**Work to be completed**
Your response should be the listing below, repeated exactly and in full.

☆ ☆ ☆ ☆

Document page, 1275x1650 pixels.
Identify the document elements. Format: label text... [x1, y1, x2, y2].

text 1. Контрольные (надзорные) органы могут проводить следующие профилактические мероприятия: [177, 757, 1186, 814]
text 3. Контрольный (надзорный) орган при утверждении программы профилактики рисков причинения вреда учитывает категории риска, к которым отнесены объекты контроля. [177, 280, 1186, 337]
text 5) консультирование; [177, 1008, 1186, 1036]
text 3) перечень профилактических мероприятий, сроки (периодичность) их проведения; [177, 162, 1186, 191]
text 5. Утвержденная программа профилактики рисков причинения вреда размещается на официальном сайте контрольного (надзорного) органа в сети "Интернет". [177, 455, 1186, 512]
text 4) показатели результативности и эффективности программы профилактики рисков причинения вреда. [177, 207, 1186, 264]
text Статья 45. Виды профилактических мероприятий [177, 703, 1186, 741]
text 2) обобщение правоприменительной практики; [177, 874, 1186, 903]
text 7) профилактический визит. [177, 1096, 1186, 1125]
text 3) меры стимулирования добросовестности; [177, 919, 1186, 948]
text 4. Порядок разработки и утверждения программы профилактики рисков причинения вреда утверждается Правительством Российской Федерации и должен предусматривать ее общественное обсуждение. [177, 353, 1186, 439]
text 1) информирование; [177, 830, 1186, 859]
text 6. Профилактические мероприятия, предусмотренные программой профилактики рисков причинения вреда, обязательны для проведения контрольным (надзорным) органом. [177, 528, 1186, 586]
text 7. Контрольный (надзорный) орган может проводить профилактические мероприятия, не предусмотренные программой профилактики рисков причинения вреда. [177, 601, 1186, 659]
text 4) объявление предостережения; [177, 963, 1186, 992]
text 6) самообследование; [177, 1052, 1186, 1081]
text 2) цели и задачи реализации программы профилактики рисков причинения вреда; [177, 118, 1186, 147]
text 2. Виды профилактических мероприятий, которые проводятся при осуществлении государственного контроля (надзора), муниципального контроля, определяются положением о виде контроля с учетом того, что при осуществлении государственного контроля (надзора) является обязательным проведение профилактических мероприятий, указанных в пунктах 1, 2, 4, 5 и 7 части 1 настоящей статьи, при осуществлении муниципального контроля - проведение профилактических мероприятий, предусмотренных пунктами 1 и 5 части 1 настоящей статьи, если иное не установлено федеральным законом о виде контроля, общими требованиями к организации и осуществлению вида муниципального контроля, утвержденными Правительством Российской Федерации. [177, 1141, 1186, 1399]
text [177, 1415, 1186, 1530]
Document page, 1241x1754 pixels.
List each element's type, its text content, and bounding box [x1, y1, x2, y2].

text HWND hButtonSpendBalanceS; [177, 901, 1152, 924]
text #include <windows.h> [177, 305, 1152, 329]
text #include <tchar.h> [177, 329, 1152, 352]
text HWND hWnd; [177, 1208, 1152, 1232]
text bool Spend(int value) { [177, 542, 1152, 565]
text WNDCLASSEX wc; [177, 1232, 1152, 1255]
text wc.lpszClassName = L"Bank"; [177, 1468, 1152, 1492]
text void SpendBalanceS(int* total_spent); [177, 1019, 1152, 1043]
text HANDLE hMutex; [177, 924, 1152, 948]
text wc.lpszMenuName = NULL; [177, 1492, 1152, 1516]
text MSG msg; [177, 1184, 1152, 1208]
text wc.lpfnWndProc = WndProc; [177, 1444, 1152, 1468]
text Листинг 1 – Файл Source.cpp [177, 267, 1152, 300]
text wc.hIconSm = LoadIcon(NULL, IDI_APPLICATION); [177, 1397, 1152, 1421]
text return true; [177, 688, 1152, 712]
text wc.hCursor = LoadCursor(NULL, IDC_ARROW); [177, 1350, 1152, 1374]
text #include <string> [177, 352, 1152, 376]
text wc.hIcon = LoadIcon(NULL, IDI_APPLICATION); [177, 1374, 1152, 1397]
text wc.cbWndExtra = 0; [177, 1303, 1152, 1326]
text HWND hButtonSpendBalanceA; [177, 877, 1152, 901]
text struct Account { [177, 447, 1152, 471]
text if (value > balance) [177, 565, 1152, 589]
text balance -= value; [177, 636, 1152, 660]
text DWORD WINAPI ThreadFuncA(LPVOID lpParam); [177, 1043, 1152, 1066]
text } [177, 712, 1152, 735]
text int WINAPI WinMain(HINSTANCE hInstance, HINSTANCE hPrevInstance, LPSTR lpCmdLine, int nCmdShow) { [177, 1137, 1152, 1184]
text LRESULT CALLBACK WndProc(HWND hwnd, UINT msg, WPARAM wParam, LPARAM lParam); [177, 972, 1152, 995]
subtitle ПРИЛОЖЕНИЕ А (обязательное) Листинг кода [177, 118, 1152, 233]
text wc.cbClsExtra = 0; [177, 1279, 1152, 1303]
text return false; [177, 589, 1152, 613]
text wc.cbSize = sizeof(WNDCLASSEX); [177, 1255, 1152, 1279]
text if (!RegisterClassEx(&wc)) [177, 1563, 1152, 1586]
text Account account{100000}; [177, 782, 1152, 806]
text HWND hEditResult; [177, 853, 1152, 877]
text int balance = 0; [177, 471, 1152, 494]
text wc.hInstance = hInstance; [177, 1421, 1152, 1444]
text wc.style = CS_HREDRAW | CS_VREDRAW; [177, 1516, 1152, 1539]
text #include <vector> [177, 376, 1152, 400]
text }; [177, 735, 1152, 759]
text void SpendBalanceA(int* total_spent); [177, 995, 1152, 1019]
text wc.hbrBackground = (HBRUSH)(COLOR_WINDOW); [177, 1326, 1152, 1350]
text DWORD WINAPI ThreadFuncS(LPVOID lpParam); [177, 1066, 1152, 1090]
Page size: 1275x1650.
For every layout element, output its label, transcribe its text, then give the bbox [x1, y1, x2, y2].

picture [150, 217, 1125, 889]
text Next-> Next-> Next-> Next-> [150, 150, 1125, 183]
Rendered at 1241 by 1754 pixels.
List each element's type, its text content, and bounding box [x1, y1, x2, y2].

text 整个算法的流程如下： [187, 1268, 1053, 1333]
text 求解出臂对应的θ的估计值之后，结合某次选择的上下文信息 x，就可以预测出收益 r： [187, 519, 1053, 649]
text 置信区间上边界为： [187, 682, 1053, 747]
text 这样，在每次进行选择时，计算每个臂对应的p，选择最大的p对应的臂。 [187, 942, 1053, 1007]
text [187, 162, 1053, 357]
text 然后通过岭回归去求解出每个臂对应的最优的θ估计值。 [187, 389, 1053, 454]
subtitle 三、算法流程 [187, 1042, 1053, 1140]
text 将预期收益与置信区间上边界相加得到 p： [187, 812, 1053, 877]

☆ ☆ ☆ ☆

**Solution below**
Document page, 1275x1650 pixels.
Identify the document elements. Format: label text... [x1, y1, x2, y2].

text 1. Контрольные (надзорные) органы могут проводить следующие профилактические мероприятия: [177, 757, 1186, 814]
text 3. Контрольный (надзорный) орган при утверждении программы профилактики рисков причинения вреда учитывает категории риска, к которым отнесены объекты контроля. [177, 280, 1186, 337]
text 5) консультирование; [177, 1008, 1186, 1036]
text 3) перечень профилактических мероприятий, сроки (периодичность) их проведения; [177, 162, 1186, 191]
text 5. Утвержденная программа профилактики рисков причинения вреда размещается на официальном сайте контрольного (надзорного) органа в сети "Интернет". [177, 455, 1186, 512]
text 4) показатели результативности и эффективности программы профилактики рисков причинения вреда. [177, 207, 1186, 264]
text Статья 45. Виды профилактических мероприятий [177, 703, 1186, 741]
text 2) обобщение правоприменительной практики; [177, 874, 1186, 903]
text 7) профилактический визит. [177, 1096, 1186, 1125]
text 3) меры стимулирования добросовестности; [177, 919, 1186, 948]
text 4. Порядок разработки и утверждения программы профилактики рисков причинения вреда утверждается Правительством Российской Федерации и должен предусматривать ее общественное обсуждение. [177, 353, 1186, 439]
text 1) информирование; [177, 830, 1186, 859]
text 6. Профилактические мероприятия, предусмотренные программой профилактики рисков причинения вреда, обязательны для проведения контрольным (надзорным) органом. [177, 528, 1186, 586]
text 7. Контрольный (надзорный) орган может проводить профилактические мероприятия, не предусмотренные программой профилактики рисков причинения вреда. [177, 601, 1186, 659]
text 4) объявление предостережения; [177, 963, 1186, 992]
text 6) самообследование; [177, 1052, 1186, 1081]
text 2) цели и задачи реализации программы профилактики рисков причинения вреда; [177, 118, 1186, 147]
text 2. Виды профилактических мероприятий, которые проводятся при осуществлении государственного контроля (надзора), муниципального контроля, определяются положением о виде контроля с учетом того, что при осуществлении государственного контроля (надзора) является обязательным проведение профилактических мероприятий, указанных в пунктах 1, 2, 4, 5 и 7 части 1 настоящей статьи, при осуществлении муниципального контроля - проведение профилактических мероприятий, предусмотренных пунктами 1 и 5 части 1 настоящей статьи, если иное не установлено федеральным законом о виде контроля, общими требованиями к организации и осуществлению вида муниципального контроля, утвержденными Правительством Российской Федерации. [177, 1141, 1186, 1399]
text [177, 1415, 1186, 1530]
Document page, 1241x1754 pixels.
List each element's type, its text content, and bounding box [x1, y1, x2, y2].

text HWND hButtonSpendBalanceS; [177, 901, 1152, 924]
text #include <windows.h> [177, 305, 1152, 329]
text #include <tchar.h> [177, 329, 1152, 352]
text HWND hWnd; [177, 1208, 1152, 1232]
text bool Spend(int value) { [177, 542, 1152, 565]
text WNDCLASSEX wc; [177, 1232, 1152, 1255]
text wc.lpszClassName = L"Bank"; [177, 1468, 1152, 1492]
text void SpendBalanceS(int* total_spent); [177, 1019, 1152, 1043]
text HANDLE hMutex; [177, 924, 1152, 948]
text wc.lpszMenuName = NULL; [177, 1492, 1152, 1516]
text MSG msg; [177, 1184, 1152, 1208]
text wc.lpfnWndProc = WndProc; [177, 1444, 1152, 1468]
text Листинг 1 – Файл Source.cpp [177, 267, 1152, 300]
text wc.hIconSm = LoadIcon(NULL, IDI_APPLICATION); [177, 1397, 1152, 1421]
text return true; [177, 688, 1152, 712]
text wc.hCursor = LoadCursor(NULL, IDC_ARROW); [177, 1350, 1152, 1374]
text #include <string> [177, 352, 1152, 376]
text wc.hIcon = LoadIcon(NULL, IDI_APPLICATION); [177, 1374, 1152, 1397]
text wc.cbWndExtra = 0; [177, 1303, 1152, 1326]
text HWND hButtonSpendBalanceA; [177, 877, 1152, 901]
text struct Account { [177, 447, 1152, 471]
text if (value > balance) [177, 565, 1152, 589]
text balance -= value; [177, 636, 1152, 660]
text DWORD WINAPI ThreadFuncA(LPVOID lpParam); [177, 1043, 1152, 1066]
text } [177, 712, 1152, 735]
text int WINAPI WinMain(HINSTANCE hInstance, HINSTANCE hPrevInstance, LPSTR lpCmdLine, int nCmdShow) { [177, 1137, 1152, 1184]
text LRESULT CALLBACK WndProc(HWND hwnd, UINT msg, WPARAM wParam, LPARAM lParam); [177, 972, 1152, 995]
subtitle ПРИЛОЖЕНИЕ А (обязательное) Листинг кода [177, 118, 1152, 233]
text wc.cbClsExtra = 0; [177, 1279, 1152, 1303]
text return false; [177, 589, 1152, 613]
text wc.cbSize = sizeof(WNDCLASSEX); [177, 1255, 1152, 1279]
text if (!RegisterClassEx(&wc)) [177, 1563, 1152, 1586]
text Account account{100000}; [177, 782, 1152, 806]
text HWND hEditResult; [177, 853, 1152, 877]
text int balance = 0; [177, 471, 1152, 494]
text wc.hInstance = hInstance; [177, 1421, 1152, 1444]
text wc.style = CS_HREDRAW | CS_VREDRAW; [177, 1516, 1152, 1539]
text #include <vector> [177, 376, 1152, 400]
text }; [177, 735, 1152, 759]
text void SpendBalanceA(int* total_spent); [177, 995, 1152, 1019]
text wc.hbrBackground = (HBRUSH)(COLOR_WINDOW); [177, 1326, 1152, 1350]
text DWORD WINAPI ThreadFuncS(LPVOID lpParam); [177, 1066, 1152, 1090]
Page size: 1275x1650.
For every layout element, output its label, transcribe its text, then give the bbox [x1, y1, x2, y2].

picture [150, 217, 1125, 889]
text Next-> Next-> Next-> Next-> [150, 150, 1125, 183]
Rendered at 1241 by 1754 pixels.
List each element's type, its text content, and bounding box [x1, y1, x2, y2].

text 整个算法的流程如下： [187, 1268, 1053, 1333]
text 求解出臂对应的θ的估计值之后，结合某次选择的上下文信息 x，就可以预测出收益 r： [187, 519, 1053, 649]
text 置信区间上边界为： [187, 682, 1053, 747]
text 这样，在每次进行选择时，计算每个臂对应的p，选择最大的p对应的臂。 [187, 942, 1053, 1007]
text [187, 162, 1053, 357]
text 然后通过岭回归去求解出每个臂对应的最优的θ估计值。 [187, 389, 1053, 454]
subtitle 三、算法流程 [187, 1042, 1053, 1140]
text 将预期收益与置信区间上边界相加得到 p： [187, 812, 1053, 877]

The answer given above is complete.